═════ DOCUMENT PASSAGE

My passion is writing about love, sex, dating, and relationships. I write based on my own personal experiences and those that I relate to.
There is only so much a woman can take before she finally has to call it quits...
I find it hilarious when a man shuts down, will stop being consistent in his original actions, does not call or text as much, and slacks in making quality time/dates with us, but then can't understand why we get upset and emotionally pull away. Seriously?!
Then, instead of working hard to fix things—when he knows we are unhappy—the quality time and date nights become obsolete and he is less (or not at all) supportive in our lives when we need him. Great. Even with all of his lack of actions to make us feel emotionally secure, he will still think that we want to be in a relationship with him and will turn around and act surprised when we finally end things. Are you kidding me?
Ladies, why do we forget that the right guy for us will always work hard to keep us in his life? He won't just tell us like a broken record that he loves us, he will work hard to show us with his meaningful actions.
A guy who truly cares and loves us won't wait until we are frustrated, concerned, upset or mad before putting in the effort to try and make us feel special and appreciated. He will consistently display how he feels so that we don't get discouraged with him. A guy who wants us in his life for "happily-ever-after" will make us feel special, appreciated and valued every day (or almost on an everyday basis).

══════════
═════ MATERIAL SUPPLIED

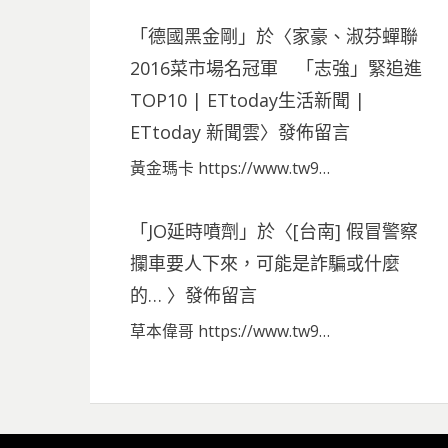
「
德國黑金剛
」於〈
家豪、淑芬蟬聯
2016菜市場名冠軍 「志強」緊追進
TOP10 | ETtoday生活新聞 |
ETtoday 新聞雲
〉發佈留言
黃金瑪卡 https://www.tw9…
「
JO延時噴劑
」於〈
[台南] 假冒警察
攔車要人下來，可能是詐騙或什麼
的…
〉發佈留言
草本偉哥 https://www.tw9…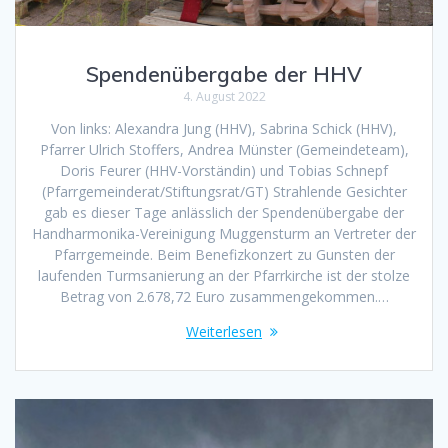
Spendenübergabe der HHV
4. August 2022
Von links: Alexandra Jung (HHV), Sabrina Schick (HHV),
Pfarrer Ulrich Stoffers, Andrea Münster (Gemeindeteam),
Doris Feurer (HHV-Vorständin) und Tobias Schnepf
(Pfarrgemeinderat/Stiftungsrat/GT) Strahlende Gesichter
gab es dieser Tage anlässlich der Spendenübergabe der
Handharmonika-Vereinigung Muggensturm an Vertreter der
Pfarrgemeinde. Beim Benefizkonzert zu Gunsten der
laufenden Turmsanierung an der Pfarrkirche ist der stolze
Betrag von 2.678,72 Euro zusammengekommen.…
Weiterlesen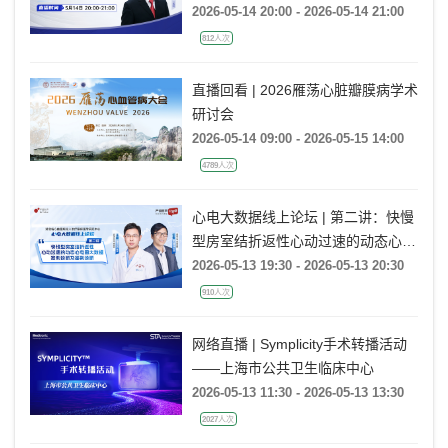
诊断历程
2026-05-14 20:00 - 2026-05-14 21:00
812人次
直播回看 | 2026雁荡心脏瓣膜病学术
研讨会
2026-05-14 09:00 - 2026-05-15 14:00
4789人次
心电大数据线上论坛 | 第二讲：快慢
型房室结折返性心动过速的动态心电
图大数据案例诊断及鉴别诊断
2026-05-13 19:30 - 2026-05-13 20:30
910人次
网络直播 | Symplicity手术转播活动
——上海市公共卫生临床中心
2026-05-13 11:30 - 2026-05-13 13:30
2027人次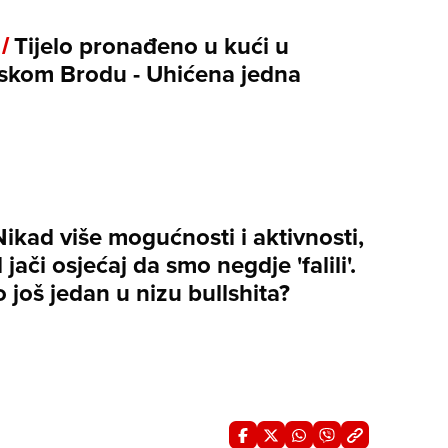
 /
Tijelo pronađeno u kući u
skom Brodu - Uhićena jedna
Nikad više mogućnosti i aktivnosti,
 jači osjećaj da smo negdje 'falili'.
 to još jedan u nizu bullshita?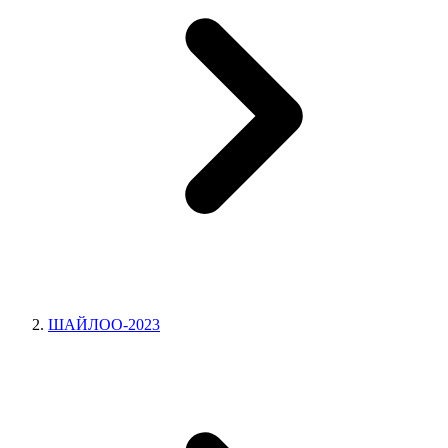
ШАЙЛОО-2023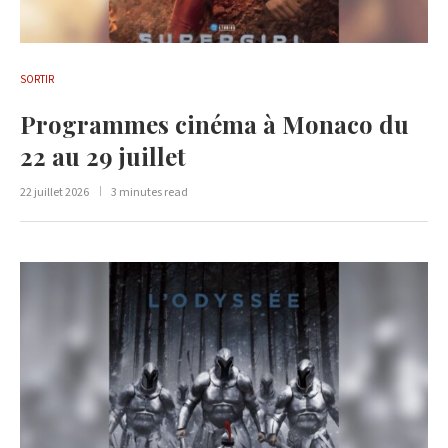
SORTIR
Programmes cinéma à Monaco du
22 au 29 juillet
22 juillet 2026
3 minutes read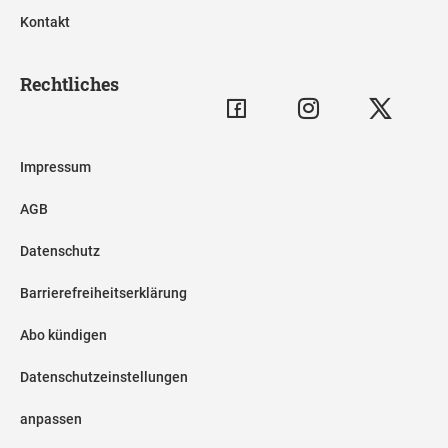
Kontakt
Rechtliches
Impressum
AGB
Datenschutz
Barrierefreiheitserklärung
Abo kündigen
Datenschutzeinstellungen
anpassen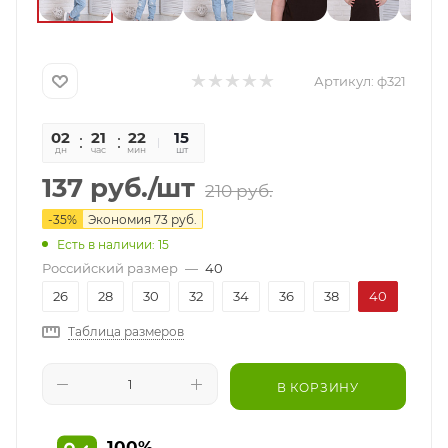
Артикул:
ф321
02
21
22
07
15
дн
час
мин
сек
шт
137
руб.
/шт
210
руб.
-
35
%
Экономия
73
руб.
Есть в наличии: 15
Российский размер
—
40
26
28
30
32
34
36
38
40
Таблица размеров
В КОРЗИНУ
100%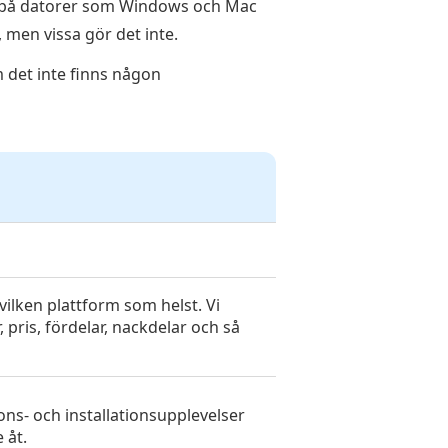
ig på datorer som Windows och Mac
 men vissa gör det inte.
m det inte finns någon
vilken plattform som helst. Vi
 pris, fördelar, nackdelar och så
ions- och installationsupplevelser
 åt.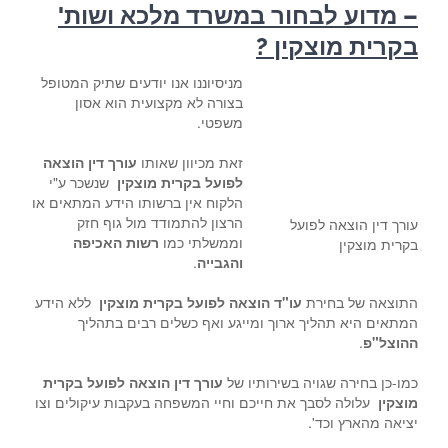
– מדוע לבחור במשרד מלכא ושות'
בקרית מוצקין ?
מניסיוננו אנו יודעים שתיק המטופל
בצורה לא מקצועית הוא אסון
משפטי.
זאת מכיוון שאותו
עורך דין הוצאה
לפועל בקרית מוצקין
שנשכר ע"י
הלקוח אין ברשותו הידע המתאים או
הרצון להתמודד מול גוף חזק
עורך דין הוצאה לפועל
וממשלתי כמו
רשות האכיפה
בקרית מוצקין
והגבייה
.
התוצאה של בחירת
עו"ד הוצאה לפועל בקרית מוצקין
ללא הידע
המתאים היא תהליך ארוך ומייגע ואף כשלים רבים בתהליך
ההוצל"פ
.
כמו-כן בחירה שגויה בשירותיו של
עורך דין הוצאה לפועל בקרית
מוצקין
עלולה לסבך את חייכם וחיי המשפחה בעקבות עיקולים וצו
יציאה מהארץ וכד'.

══════════

GOAL OF THE EXERCISE: Reproduce the relationship essay word for word, from its first sentence to its last.

TASK RESPONSE:
My passion is writing about love, sex, dating, and relationships. I write based on my own personal experiences and those that I relate to.
There is only so much a woman can take before she finally has to call it quits...
I find it hilarious when a man shuts down, will stop being consistent in his original actions, does not call or text as much, and slacks in making quality time/dates with us, but then can't understand why we get upset and emotionally pull away. Seriously?!
Then, instead of working hard to fix things—when he knows we are unhappy—the quality time and date nights become obsolete and he is less (or not at all) supportive in our lives when we need him. Great. Even with all of his lack of actions to make us feel emotionally secure, he will still think that we want to be in a relationship with him and will turn around and act surprised when we finally end things. Are you kidding me?
Ladies, why do we forget that the right guy for us will always work hard to keep us in his life? He won't just tell us like a broken record that he loves us, he will work hard to show us with his meaningful actions.
A guy who truly cares and loves us won't wait until we are frustrated, concerned, upset or mad before putting in the effort to try and make us feel special and appreciated. He will consistently display how he feels so that we don't get discouraged with him. A guy who wants us in his life for "happily-ever-after" will make us feel special, appreciated and valued every day (or almost on an everyday basis).